Tailored Pulsed Power Modulator Enhances Semiconductor Biasing

Advancements in Semiconductor Processing with Tailored Pulsed Power Technology

A significant breakthrough has been made in the field of semiconductor manufacturing, thanks to a research team led by Dr. Jang Sung-roc at the Electrophysics Research Center of the Korea Electrotechnology Research Institute (KERI). The team has developed a "tailored pulsed power modulator for bias," which promises to revolutionize ultra-precision semiconductor processing.

The concept of a bias device is crucial in semiconductor fabrication. It applies a force—typically a voltage—that pulls ions within plasma to make them collide forcefully with a semiconductor wafer. This process is essential for several key steps, including etching (cutting the surface), cleaning (removing contaminants), and deposition (pressing thin films uniformly and firmly onto the wafer).

Currently, radio-frequency (RF) power supplies are widely used in the industry to apply this bias voltage. However, their simple alternating waveforms have limitations when it comes to the precision required for advanced semiconductor microfabrication. As a result, there is a growing interest in pulsed power supplies, which can deliver tailored bias forces even for complex and demanding processes.

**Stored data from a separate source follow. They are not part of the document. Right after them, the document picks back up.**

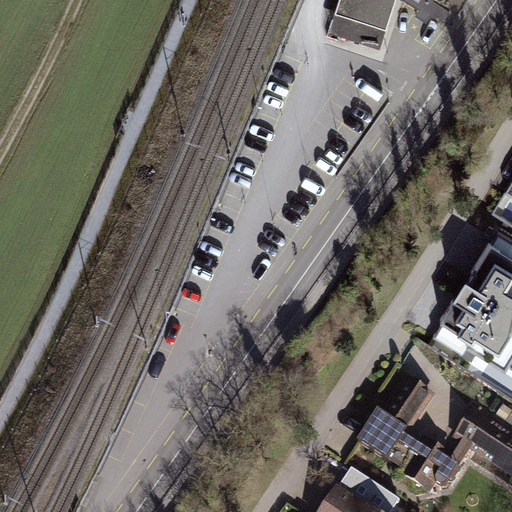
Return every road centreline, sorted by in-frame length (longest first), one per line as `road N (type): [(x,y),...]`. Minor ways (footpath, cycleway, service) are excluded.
road 1 (primary): [(137,511),(496,0)]
road 2 (residential): [(511,124),(258,511)]
road 3 (track): [(0,154),(76,0)]
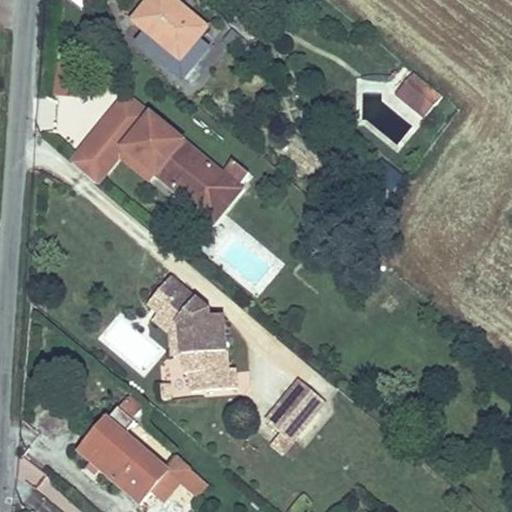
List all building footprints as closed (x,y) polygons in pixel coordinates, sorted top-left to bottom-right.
[(149,0),(131,21),(179,59),(208,23),(179,0),(149,0)] [(57,62),(51,97),(70,100),(76,66),(57,62)] [(418,92),(426,82),(401,62),(393,72),(418,92)] [(407,105),(418,92),(393,72),(381,84),(407,105)] [(211,164),(141,108),(111,146),(135,165),(181,202),(211,164)] [(135,165),(111,146),(105,153),(130,172),(135,165)] [(225,176),(245,185),(251,172),(231,163),(225,176)] [(297,240),(320,257),(332,243),(310,226),(297,240)] [(177,376),(219,378),(221,359),(210,357),(212,308),(200,307),(157,267),(135,293),(147,304),(151,298),(174,316),(174,345),(173,358),(177,358),(177,376)] [(151,298),(147,304),(140,313),(161,329),(160,343),(174,345),(174,316),(151,298)] [(267,410),(294,433),(321,399),(294,377),(267,410)] [(127,494),(156,461),(110,424),(118,414),(98,398),(64,440),(127,494)] [(264,436),(268,439),(280,449),(294,433),(267,410),(261,416),(271,427),(264,436)]
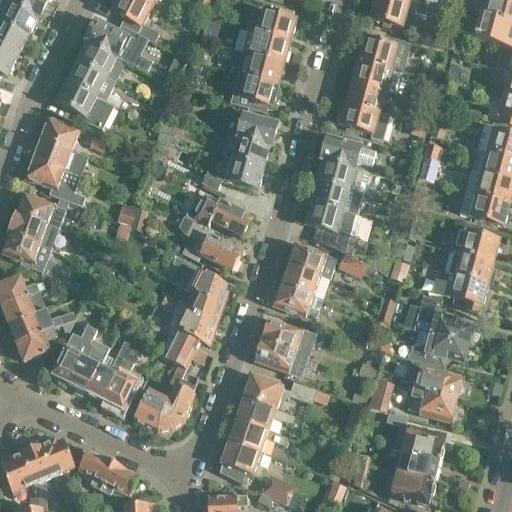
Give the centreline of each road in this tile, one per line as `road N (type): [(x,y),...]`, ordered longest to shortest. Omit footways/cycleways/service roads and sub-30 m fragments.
road 1 (residential): [(182,469),(201,444),(287,199),(341,0)]
road 2 (residential): [(0,175),(81,0)]
road 3 (residential): [(182,469),(9,397)]
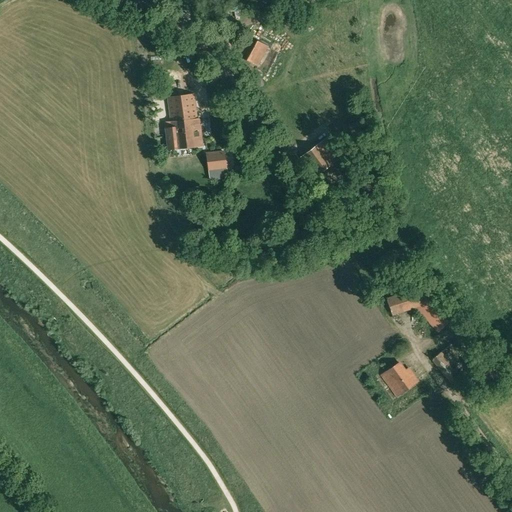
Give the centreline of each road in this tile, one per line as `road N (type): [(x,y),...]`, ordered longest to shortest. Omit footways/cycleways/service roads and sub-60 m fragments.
road 1 (track): [(461,409),(219,59)]
road 2 (track): [(511,374),(461,409),(511,470)]
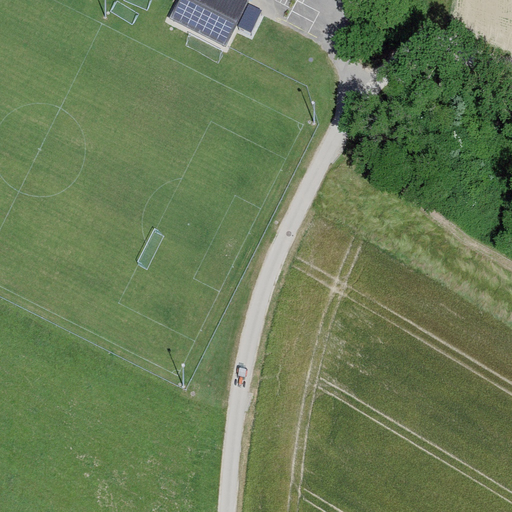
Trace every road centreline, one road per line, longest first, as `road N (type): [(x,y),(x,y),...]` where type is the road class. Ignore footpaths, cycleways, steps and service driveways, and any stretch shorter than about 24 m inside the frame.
road 1 (unclassified): [(227,511),(243,366),(264,288),(336,125),(362,94)]
road 2 (unclassified): [(362,94),(431,44),(511,66)]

Pulsed power supplies work by storing energy at low power over an extended period and then discharging it instantaneously at high power. This allows for precise control over the strength of the pulses, enabling semiconductor substrates to be etched as narrowly and deeply as needed. This makes the technology applicable across various fabrication processes.

Despite their advantages, conventional pulsed power supplies face challenges, particularly in terms of power loss during instantaneous high-power discharge. For tailored bias applications, the technical requirements are even more stringent. Pulses reaching several kilovolts must be stably controlled within an extremely short duration of 2.5 µs (1/250,000th of a second) and discharged at a high frequency of 400 kHz (400,000 times per second).

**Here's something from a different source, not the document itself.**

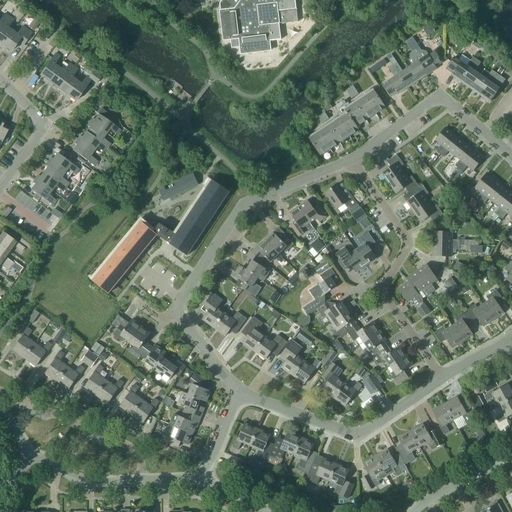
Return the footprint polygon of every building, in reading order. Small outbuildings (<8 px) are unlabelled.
[(222,0),(221,4),(221,10),(222,25),(221,25),(221,26),(222,26),(224,41),(231,40),(232,48),(240,47),(240,53),(256,52),(256,53),(256,52),(271,50),(270,41),(281,39),(278,11),(296,9),(295,0),(222,0)] [(0,19),(0,28),(9,17),(4,14),(0,19)] [(0,46),(12,31),(7,27),(13,19),(9,17),(0,28),(0,46)] [(33,32),(39,24),(33,20),(27,28),(33,32)] [(12,31),(0,46),(0,47),(4,50),(5,47),(11,51),(18,41),(23,45),(31,33),(22,26),(16,34),(12,31)] [(405,41),(410,48),(414,46),(414,44),(410,38),(405,41)] [(476,40),(472,45),(479,50),(483,44),(476,40)] [(486,47),(483,52),(490,57),(493,52),(486,47)] [(412,52),(427,75),(437,68),(436,67),(442,62),(434,50),(428,55),(425,52),(421,50),(418,52),(416,49),(412,52)] [(417,81),(427,75),(412,52),(408,55),(414,63),(408,67),(417,81)] [(47,84),(59,68),(54,64),(60,57),(55,53),(39,75),(45,79),(43,82),(47,84)] [(391,54),(387,57),(392,65),(396,62),(391,54)] [(461,82),(477,59),(473,57),(467,65),(454,57),(446,69),(453,73),(451,75),(461,82)] [(384,58),(379,61),(383,66),(387,63),(384,58)] [(481,62),(477,59),(461,82),(471,89),(480,75),(475,71),(481,62)] [(396,62),(392,65),(408,88),(417,81),(408,67),(402,71),(396,62)] [(63,71),(59,68),(47,84),(50,87),(52,84),(57,88),(73,66),(69,63),(63,71)] [(408,88),(392,65),(389,67),(394,76),(382,85),(391,98),(397,93),(398,94),(408,88)] [(61,94),(64,97),(76,80),(72,77),(77,69),(73,66),(57,88),(63,92),(61,94)] [(89,77),(96,83),(101,76),(94,70),(89,77)] [(486,79),(480,75),(471,89),(480,95),(496,73),(492,70),(486,79)] [(500,75),(496,73),(480,95),(490,102),(499,88),(494,84),(500,75)] [(76,80),(64,97),(68,99),(70,97),(75,101),(91,79),(87,76),(81,84),(76,80)] [(376,114),(386,107),(374,90),(365,97),(376,114)] [(366,120),(376,114),(365,97),(355,103),(366,120)] [(344,100),(340,102),(335,106),(337,109),(346,103),(344,100)] [(355,103),(349,108),(347,105),(344,107),(357,127),(366,120),(355,103)] [(98,107),(95,112),(98,114),(101,117),(105,112),(98,107)] [(359,130),(357,127),(344,107),(340,110),(342,113),(342,112),(344,115),(338,120),(349,136),(359,130)] [(89,122),(106,134),(109,129),(117,135),(120,130),(101,117),(98,114),(94,120),(92,118),(89,122)] [(0,118),(0,119),(0,145),(2,141),(9,127),(3,124),(5,120),(0,118)] [(340,143),(349,136),(338,120),(329,126),(340,143)] [(103,138),(106,134),(89,122),(87,125),(89,127),(85,132),(107,148),(110,144),(103,138)] [(340,143),(329,126),(319,132),(330,149),(340,143)] [(436,151),(440,154),(455,135),(446,127),(435,140),(441,145),(436,151)] [(79,136),(77,139),(93,151),(96,147),(104,152),(107,148),(85,132),(82,138),(79,136)] [(321,156),(330,149),(319,132),(309,139),(321,156)] [(454,155),(465,142),(455,135),(440,154),(444,157),(449,151),(454,155)] [(93,151),(77,139),(74,143),(76,145),(73,150),(79,155),(86,160),(95,166),(98,162),(90,156),(93,151)] [(455,166),(459,169),(474,150),(465,142),(454,155),(460,159),(455,166)] [(474,150),(459,169),(463,172),(467,166),(473,170),(484,157),(474,150)] [(48,161),(64,173),(68,168),(75,174),(79,169),(77,168),(73,165),(57,154),(53,159),(50,157),(48,161)] [(382,173),(389,183),(404,173),(400,167),(404,164),(397,154),(387,161),(391,167),(382,173)] [(79,155),(76,159),(84,164),(86,160),(79,155)] [(69,176),(64,173),(48,161),(45,165),(47,166),(44,172),(66,187),(69,183),(66,181),(69,176)] [(38,175),(35,179),(51,191),(55,186),(63,191),(66,187),(44,172),(40,177),(38,175)] [(165,187),(170,198),(199,184),(194,173),(174,183),(176,186),(167,191),(165,187)] [(419,186),(412,176),(408,178),(404,173),(389,183),(396,193),(405,187),(409,193),(412,190),(419,186)] [(476,198),(480,201),(497,180),(487,173),(475,188),(481,192),(476,198)] [(51,191),(35,179),(32,182),(35,184),(31,189),(36,193),(41,197),(53,205),(56,201),(48,195),(51,191)] [(141,221),(92,280),(108,294),(115,285),(122,277),(129,269),(136,260),(157,235),(165,240),(170,243),(170,244),(187,255),(193,246),(194,245),(199,237),(201,234),(205,228),(208,223),(211,219),(216,213),(218,210),(223,202),(224,200),(229,192),(230,191),(212,180),(176,234),(174,232),(159,223),(155,229),(154,231),(141,221)] [(494,202),(506,188),(497,180),(480,201),(484,204),(489,198),(494,202)] [(83,190),(87,184),(85,182),(84,181),(81,186),(79,188),(75,185),(71,191),(78,196),(83,190)] [(407,202),(414,212),(429,201),(425,196),(429,193),(422,183),(419,186),(412,190),(416,196),(407,202)] [(344,204),(349,210),(358,204),(350,193),(345,196),(337,184),(326,192),(337,209),(344,204)] [(495,213),(499,216),(511,199),(511,192),(506,188),(494,202),(500,207),(495,213)] [(36,193),(32,198),(38,201),(41,197),(36,193)] [(467,204),(473,208),(478,202),(472,197),(467,204)] [(511,199),(499,216),(502,219),(507,213),(511,217),(511,199)] [(308,200),(299,206),(310,223),(317,218),(319,222),(327,217),(318,205),(313,208),(308,200)] [(429,201),(414,212),(421,222),(430,216),(434,221),(444,215),(437,204),(433,207),(429,201)] [(310,223),(299,206),(290,213),(295,221),(290,224),(299,236),(306,231),(303,227),(310,223)] [(351,214),(357,223),(367,216),(361,207),(351,214)] [(0,245),(9,251),(13,245),(22,252),(25,248),(15,241),(2,232),(0,235),(0,245)] [(273,232),(265,240),(279,254),(283,250),(286,252),(294,244),(285,236),(281,240),(273,232)] [(362,246),(356,250),(366,265),(376,258),(369,247),(375,243),(368,232),(358,239),(362,246)] [(433,244),(459,245),(460,240),(452,240),(452,232),(433,232),(433,244)] [(18,241),(28,248),(32,243),(22,236),(18,241)] [(320,239),(309,248),(315,255),(326,246),(320,239)] [(251,252),(263,261),(266,257),(270,262),(275,258),(279,261),(282,258),(279,254),(265,240),(260,246),(259,245),(251,252)] [(505,242),(501,246),(506,250),(509,245),(505,242)] [(459,249),(459,245),(433,244),(433,256),(452,257),(452,249),(459,249)] [(0,258),(11,267),(14,263),(5,256),(9,251),(0,245),(0,258)] [(331,252),(328,248),(322,252),(325,256),(331,252)] [(366,265),(356,250),(350,254),(345,248),(335,255),(345,270),(351,265),(356,272),(366,265)] [(260,265),(263,261),(251,252),(245,261),(250,265),(247,270),(258,277),(263,281),(269,271),(260,265)] [(315,259),(318,263),(324,258),(320,255),(315,259)] [(0,264),(8,270),(10,269),(11,267),(0,258),(0,264)] [(331,267),(327,261),(315,268),(318,274),(331,267)] [(14,263),(11,267),(19,273),(22,268),(14,262),(14,263)] [(457,262),(454,269),(462,273),(465,266),(457,262)] [(416,271),(432,293),(436,290),(431,284),(437,280),(426,264),(416,271)] [(258,277),(247,270),(242,266),(235,276),(244,282),(241,287),(255,297),(261,287),(254,283),(258,277)] [(304,276),(310,270),(306,266),(300,272),(304,276)] [(490,266),(486,271),(492,276),(496,270),(490,266)] [(321,297),(336,287),(333,282),(338,279),(331,268),(320,275),(324,281),(310,291),(316,300),(303,308),(307,315),(325,304),(321,297)] [(428,296),(432,293),(416,271),(406,278),(409,281),(418,293),(423,289),(428,296)] [(458,286),(453,280),(446,285),(451,291),(458,286)] [(141,281),(134,292),(157,306),(163,295),(141,281)] [(418,293),(409,281),(399,288),(409,302),(415,298),(419,304),(423,301),(418,293)] [(470,291),(467,287),(461,291),(464,296),(470,291)] [(483,304),(494,320),(504,313),(497,303),(503,299),(496,290),(486,297),(489,300),(483,304)] [(202,319),(214,328),(225,313),(217,307),(222,300),(213,293),(202,308),(208,312),(202,319)] [(250,294),(248,298),(256,304),(259,301),(250,294)] [(331,321),(351,308),(348,304),(345,307),(341,301),(336,304),(328,303),(318,309),(323,317),(326,314),(331,321)] [(421,306),(424,311),(420,314),(422,317),(430,312),(425,303),(421,306)] [(484,327),(494,320),(483,304),(478,308),(475,304),(465,311),(472,321),(477,317),(484,327)] [(354,312),(351,308),(331,321),(336,329),(333,331),(338,338),(347,332),(357,325),(350,314),(354,312)] [(458,322),(452,326),(463,341),(473,334),(466,325),(472,321),(465,311),(455,318),(458,322)] [(225,313),(214,328),(225,336),(230,329),(235,333),(235,334),(247,319),(242,315),(237,312),(232,318),(225,313)] [(298,322),(307,316),(305,314),(296,320),(298,322)] [(254,351),(265,336),(258,330),(263,323),(253,316),(241,332),(242,333),(243,331),(248,335),(243,342),(254,351)] [(123,341),(125,338),(130,342),(141,326),(132,319),(126,328),(121,325),(114,334),(123,341)] [(363,342),(380,331),(373,321),(360,330),(357,325),(347,332),(353,341),(360,337),(363,342)] [(142,355),(149,345),(144,342),(151,333),(141,326),(130,342),(135,345),(133,349),(142,355)] [(463,341),(452,326),(446,330),(444,326),(434,333),(441,343),(446,339),(453,348),(463,341)] [(24,358),(35,343),(27,338),(32,331),(27,327),(22,335),(23,336),(13,350),(24,358)] [(50,339),(59,345),(67,333),(59,328),(58,329),(50,339)] [(303,341),(308,335),(302,330),(297,336),(303,341)] [(386,340),(380,331),(363,342),(367,347),(364,349),(370,359),(372,358),(387,347),(384,342),(386,340)] [(273,342),(265,336),(254,351),(265,359),(272,350),(277,355),(276,356),(277,357),(287,342),(278,335),(273,342)] [(66,336),(62,340),(68,344),(71,339),(66,336)] [(43,348),(35,343),(24,358),(36,366),(46,352),(47,353),(53,345),(48,341),(43,348)] [(293,375),(304,360),(297,355),(302,348),(292,341),(282,354),(282,355),(283,354),(289,358),(282,367),(293,375)] [(97,342),(92,349),(100,355),(105,348),(97,342)] [(154,348),(149,345),(142,355),(147,359),(145,361),(155,368),(155,367),(162,357),(166,352),(156,345),(154,348)] [(390,366),(406,355),(400,345),(391,352),(387,347),(372,358),(376,364),(382,360),(384,363),(387,361),(390,366)] [(323,360),(329,365),(337,354),(331,349),(323,360)] [(45,373),(57,382),(68,366),(60,361),(65,354),(60,350),(54,359),(55,359),(45,373)] [(89,350),(81,360),(91,367),(99,357),(89,350)] [(103,352),(99,358),(103,361),(108,355),(103,352)] [(365,361),(370,358),(366,353),(361,356),(365,361)] [(413,365),(406,355),(390,366),(394,371),(391,373),(398,384),(408,377),(404,371),(413,365)] [(162,357),(155,367),(171,378),(174,373),(179,377),(186,367),(177,360),(174,366),(162,357)] [(312,366),(304,360),(293,375),(304,384),(314,370),(316,371),(322,363),(317,359),(312,366)] [(334,398),(345,383),(337,377),(342,370),(333,363),(322,377),(322,378),(328,382),(322,389),(334,398)] [(84,387),(96,396),(107,380),(99,375),(104,368),(99,364),(93,373),(94,374),(84,387)] [(68,366),(57,382),(68,390),(78,376),(79,377),(85,368),(80,365),(75,372),(68,366)] [(361,366),(356,373),(364,379),(365,379),(371,374),(361,366)] [(188,381),(192,384),(188,394),(201,399),(207,401),(211,391),(200,386),(201,385),(204,380),(195,373),(188,381)] [(138,374),(134,379),(140,383),(144,377),(138,374)] [(365,379),(375,392),(381,387),(371,374),(365,379)] [(487,392),(497,386),(492,377),(482,383),(487,392)] [(107,380),(96,396),(107,404),(117,390),(118,391),(124,382),(119,379),(114,386),(107,380)] [(364,379),(362,381),(371,394),(375,392),(365,379),(364,379)] [(352,388),(345,383),(334,398),(345,406),(355,392),(356,393),(362,385),(357,382),(352,388)] [(120,407),(131,415),(142,400),(135,394),(140,387),(135,384),(129,392),(130,393),(120,407)] [(494,397),(499,405),(511,397),(511,389),(509,384),(494,392),(493,391),(484,396),(487,401),(494,397)] [(184,411),(201,418),(205,408),(198,405),(201,399),(188,394),(183,392),(178,403),(186,406),(184,411)] [(457,396),(445,403),(454,420),(462,415),(466,423),(471,420),(466,411),(465,412),(457,396)] [(476,397),(469,401),(474,410),(481,406),(476,397)] [(511,397),(499,405),(503,413),(496,418),(499,423),(508,418),(507,418),(506,418),(506,417),(511,413),(511,397)] [(142,400),(131,415),(143,423),(153,409),(154,410),(160,402),(155,398),(150,405),(142,400)] [(454,420),(445,403),(432,410),(441,425),(439,426),(444,435),(449,432),(445,424),(454,420)] [(197,427),(201,418),(184,411),(182,417),(174,414),(170,425),(174,427),(193,434),(196,427),(197,427)] [(473,425),(479,438),(485,435),(478,422),(473,425)] [(504,432),(510,429),(506,422),(501,425),(504,432)] [(242,442),(251,445),(258,428),(245,423),(238,438),(237,438),(233,447),(238,449),(242,442)] [(423,424),(411,430),(419,447),(428,442),(432,450),(442,444),(435,430),(428,434),(423,424)] [(193,434),(174,427),(171,434),(167,432),(163,441),(179,447),(181,442),(188,445),(193,434)] [(267,461),(270,455),(273,446),(267,443),(271,434),(258,428),(251,445),(259,449),(256,457),(267,462),(267,461)] [(395,448),(398,453),(405,464),(415,459),(411,451),(419,447),(411,430),(398,437),(402,444),(395,448)] [(294,454),(301,437),(288,431),(284,442),(277,439),(278,437),(277,437),(273,446),(270,455),(267,461),(280,466),(283,459),(282,458),(285,450),(294,454)] [(314,442),(301,437),(294,454),(302,458),(297,469),(308,473),(318,453),(311,450),(314,442)] [(387,476),(395,472),(397,475),(407,469),(405,464),(398,453),(392,456),(388,449),(375,456),(387,476)] [(378,481),(387,476),(375,456),(363,462),(369,474),(361,478),(368,491),(380,484),(378,481)] [(231,463),(241,467),(243,461),(234,457),(231,463)] [(320,476),(329,480),(337,463),(324,457),(321,465),(314,462),(306,479),(317,484),(320,476)] [(337,463),(329,480),(338,484),(334,492),(340,494),(348,498),(354,484),(344,480),(349,469),(337,463)] [(260,471),(254,468),(252,473),(251,474),(258,477),(259,476),(259,475),(260,471)] [(415,485),(412,479),(407,481),(410,487),(415,485)] [(503,511),(497,501),(490,505),(491,507),(482,511),(481,511),(503,511)]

KERI, with over a decade of experience in developing pulsed power technologies, recognized these challenges and launched an initiative to achieve domestic production of pulsed power supplies for semiconductor bias processes. Dr. Jang Sung-roc’s team made a groundbreaking advancement by introducing "soft switching," a technique that reduces power loss during pulse discharge.

Soft switching involves switching the device at points where the voltage (V) or current (I) is near zero. This significantly reduces stress on the device and cuts power loss by over 78%. Additionally, this innovation helps address heat generation issues, leading to smaller power supplies, higher power density (output per volume), and longer lifespan.

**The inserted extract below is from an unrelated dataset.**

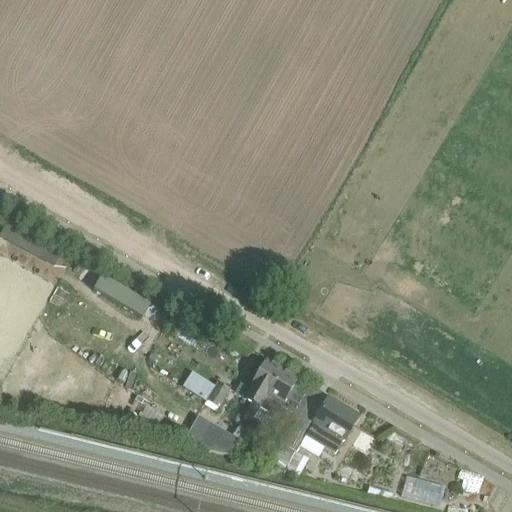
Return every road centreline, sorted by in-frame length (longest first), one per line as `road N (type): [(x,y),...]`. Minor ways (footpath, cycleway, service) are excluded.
road 1 (unclassified): [(511,467),(144,253)]
road 2 (track): [(144,253),(0,168)]
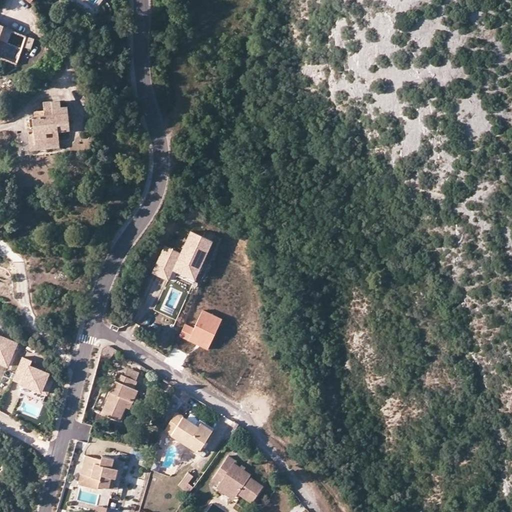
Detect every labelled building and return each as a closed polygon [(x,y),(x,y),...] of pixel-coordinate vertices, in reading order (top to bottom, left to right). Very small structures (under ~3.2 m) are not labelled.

To further expand the technology's applicability, the research team introduced a tailored pulsed power supply that incorporates two methods: "ramped" mode, which uses inclined waveforms for compact and precise processing, and "stepped" mode, which generates the various shapes required for semiconductor fabrication.

This advancement opens up possibilities beyond semiconductors, making the technology suitable for other industries such as environmental engineering, defense, and healthcare, where pulsed power is essential.

The technology was validated inside a semiconductor process chamber through collaboration with the Plasma E.I. Convergence Research Center of the Korea Institute of Fusion Energy. During the demonstration, the team observed the unique waveforms created by the tailored pulsed power supply, confirming its applicability.

Building on this success, KERI plans to lay the groundwork for commercialization by applying the tailored pulsed power supply to actual etching and cleaning equipment in joint research with the Korea Institute of Machinery & Materials and the Korea Institute of Fusion Energy.

Dr. Jang emphasized that process innovation using tailored pulsed power will greatly enhance semiconductor performance, making electronic devices smaller, faster, and longer-lasting. He added that the technology will be a major asset for companies struggling to adopt next-generation processes due to a lack of pulsed power solutions.

Having secured patents for this achievement, KERI aims to drive commercialization and broaden the application of its tailored pulsed power technology in next-generation industrial processes through industry-academia-research collaboration and technology transfer.